The signature in std::function is based on how you plan to call it and not on how you construct/assign it.

You cannot solve it for std::bind either, as that has indefinite arity:

void foo() { std::cout << "foo()" << std::endl; }
//...

auto f = std::bind(foo);
f();                 // writes "foo()"
f(1);                // writes "foo()"
f(1, 2, 3, 4, 5, 6); // writes "foo()"

The big reason why you want to be able to convert lambdas to std::function is because you want two overloads, each taking different signatures.

A good way to solve this involves std::result_of.

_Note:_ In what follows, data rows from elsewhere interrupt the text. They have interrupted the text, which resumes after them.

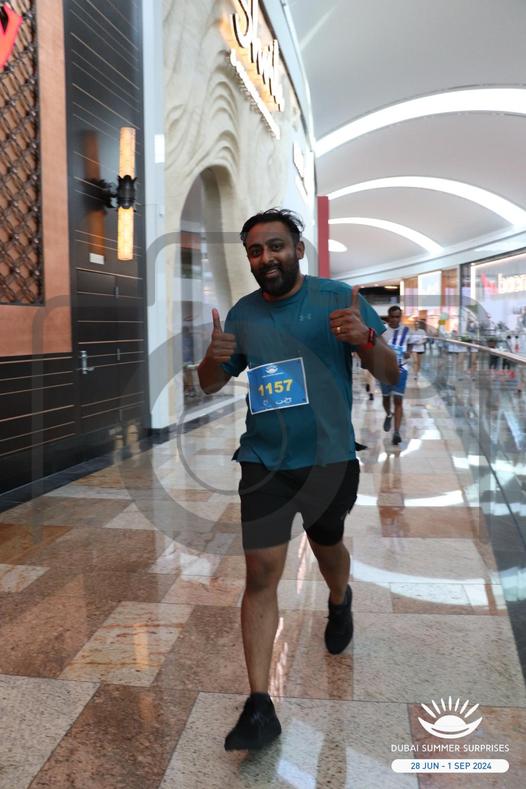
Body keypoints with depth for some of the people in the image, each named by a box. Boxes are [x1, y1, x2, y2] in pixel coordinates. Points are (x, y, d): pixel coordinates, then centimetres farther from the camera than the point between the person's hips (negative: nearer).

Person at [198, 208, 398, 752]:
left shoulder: (337, 298, -7)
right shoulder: (242, 313, 1)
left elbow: (390, 374, -7)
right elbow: (210, 385, 9)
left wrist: (366, 339, -30)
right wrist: (213, 358, -15)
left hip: (330, 459, -1)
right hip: (264, 462, 1)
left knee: (327, 547, 22)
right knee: (261, 572, -6)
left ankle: (339, 601, 57)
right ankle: (259, 707, 4)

Suppose you are making a loop control structure that takes a lambda or other functional. If that functional returns void, you want to loop uncontrolled. If it returns bool or the like, you want to loop while it returns true. If it returns enum ControlFlow, you want to pay attention to the ControlFlow return value (continue or break, say). The function in question takes either the element iterating over, and optionally some extra data (the index in the iteration, maybe some "location" meta-information about the element, etc).

std::result_of would let you pretend to invoke the passed in type with a different number of arguments. A traits class could then figure out which of the above signatures is the "best match", and then route to the implementation that handles that signature (possibly by wrapping the "simpler" cases in a lambda and calling the more complex cases).

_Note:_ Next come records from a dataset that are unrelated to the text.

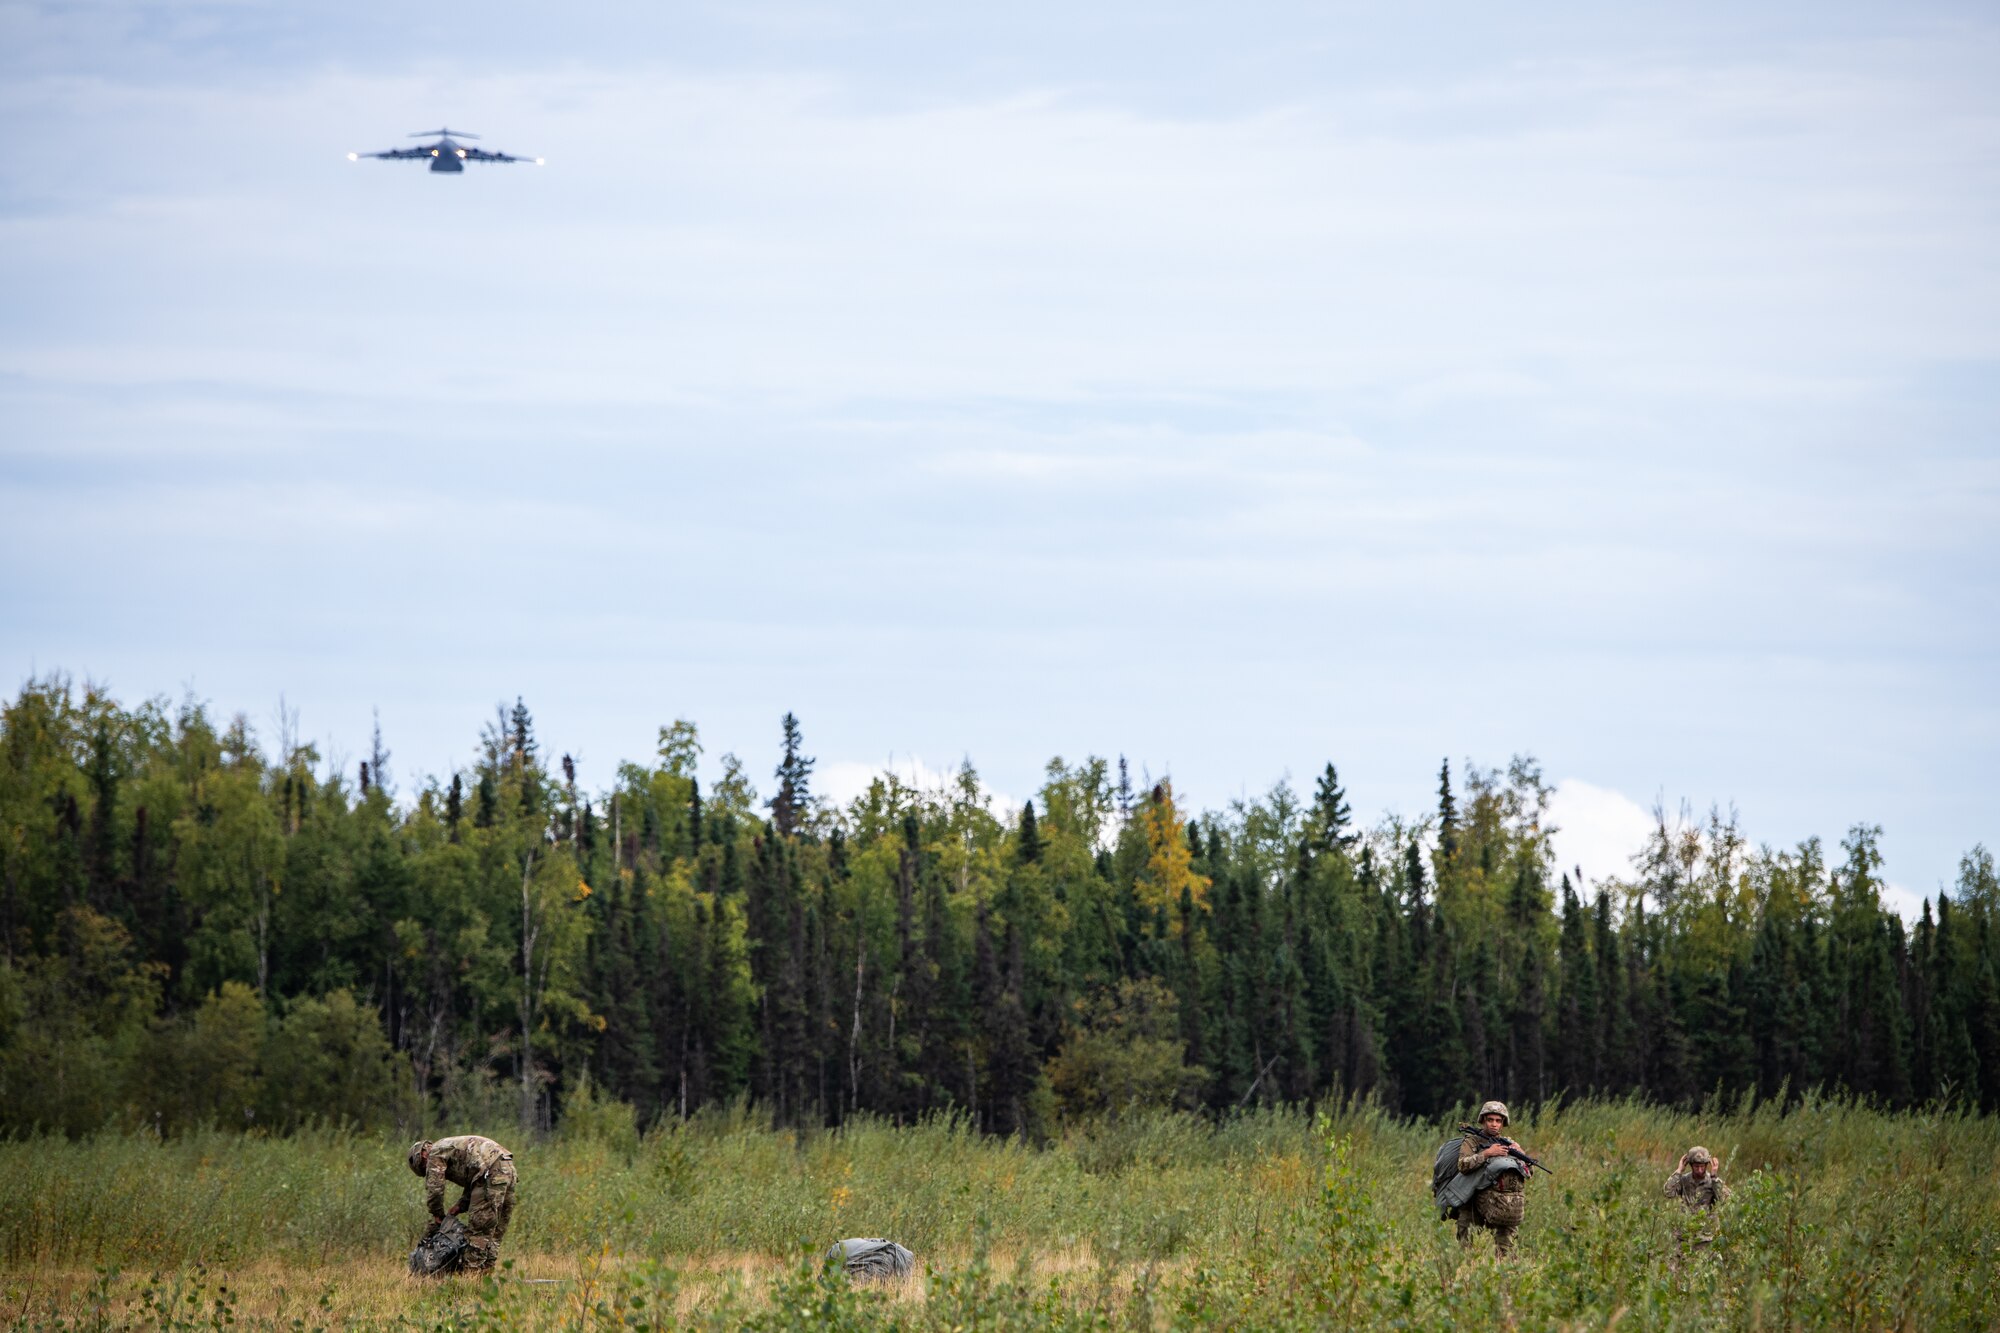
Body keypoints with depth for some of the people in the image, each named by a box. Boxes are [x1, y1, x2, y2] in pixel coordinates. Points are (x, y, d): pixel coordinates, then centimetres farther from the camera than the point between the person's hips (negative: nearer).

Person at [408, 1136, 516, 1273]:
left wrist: (438, 1216, 14)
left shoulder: (435, 1154, 6)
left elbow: (434, 1188, 1)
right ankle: (487, 1268, 12)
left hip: (491, 1172, -9)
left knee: (478, 1227, -8)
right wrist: (460, 1206, 20)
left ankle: (471, 1270, -9)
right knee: (495, 1230, 11)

Naively, your make_function would could this problem, because you could then simply overload on the various std::function< blah(etc) > cases. But with auto parameters coming down the pipe, and std::bind already doing perfect forwarding, this only handles the easiest cases.

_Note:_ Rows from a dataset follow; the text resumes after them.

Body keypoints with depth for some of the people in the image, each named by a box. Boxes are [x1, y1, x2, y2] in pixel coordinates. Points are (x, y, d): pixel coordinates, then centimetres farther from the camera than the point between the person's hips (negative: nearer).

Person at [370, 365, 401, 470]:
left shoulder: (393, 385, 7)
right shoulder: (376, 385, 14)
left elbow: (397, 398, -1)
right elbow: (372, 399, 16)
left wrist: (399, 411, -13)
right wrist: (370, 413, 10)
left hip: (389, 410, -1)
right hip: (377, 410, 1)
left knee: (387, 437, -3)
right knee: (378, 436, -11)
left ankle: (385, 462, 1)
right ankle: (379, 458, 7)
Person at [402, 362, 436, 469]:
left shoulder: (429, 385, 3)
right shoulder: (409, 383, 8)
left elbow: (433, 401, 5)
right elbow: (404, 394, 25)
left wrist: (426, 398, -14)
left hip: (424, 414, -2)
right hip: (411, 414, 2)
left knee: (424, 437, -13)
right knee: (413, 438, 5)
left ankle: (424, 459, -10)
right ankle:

std::result_of traits classes (and possibly related concept matching and requires clauses) and tag dispatching (or SFINAE as a last resort).

The big downside is that you end up having to manage the override order yourself semi-manually. I could see some utility in helper classes where you provide a list of signatures to match, and it either produces a boost::variant or you also produce a canonical output and a conversion method to that canonical output.

The short answer? std::bind's implementation is implementation specific details, but it may involve the equivalent of perfect forwarding of variadic parameter packs, and as such is not suitable for your "get the address of the one and only concrete operator()" technique you are using.

As another example:

template <typename A,typename B> 
vector<B> map(std::function<B (A)> f, vector<A> arr) {
   vector<B> res;
   for (int i=0;i<arr.size();i++) res.push_back(f(arr[i]));
   return res;
}

should be written as:

template<typename expression>
using result = typename std::result_of<expression>::type;
template<typename expression>
using decayed_result = typename std::decay<result<expression>>::type;

template <typename function,typename B> 
vector<decayed_result<function(B)>> map(function&& f, vector<A> const& arr) {
   vector<decayed_result<function(B)>> res;
   res.reserve( arr.size() );
   for (A const& a : arr) {
     res.push_back( f(a) );
   }
   return res;
}

again, result_of is the right solution, not converting things needlessly to std::function.

For fold_right we get:

template<bool b, typename T=void>
using EnableIf = typename std::enable_if<b,T>::type;

template<typename function, typename src, typename dest>
EnableIf<
  std::is_convertible< result<function(src, dest)>, dest >::value,
  std::vector<dest>
>
fold_right( function&& f, std::vector<src> const& v, dest initial )

which again skips any type erasure on f. And if you really want to do type erasure on f, you can do:

template<typename T> struct identity { typedef T type; };
template<typename T> using do_not_deduce = typename identity<T>::type;

template<typename src, typename dest>
std::vector<dest> fold_right( do_not_deduce< std::function<dest(src,dest)> > f, std::vector<src> const& v, dest init );

std::function is a type erasure object. You type erase because you want to use a type somewhere you do not want to carry the type over to. Deducing from a type what kind of resulting type erasure object you should create is almost always the wrong answer, because you have all of the dependency of non-type erased cases, and all of the inefficiency of the type erasure.

make_function's result is dependent the full type of the source, which makes type erasure output almost completely useless.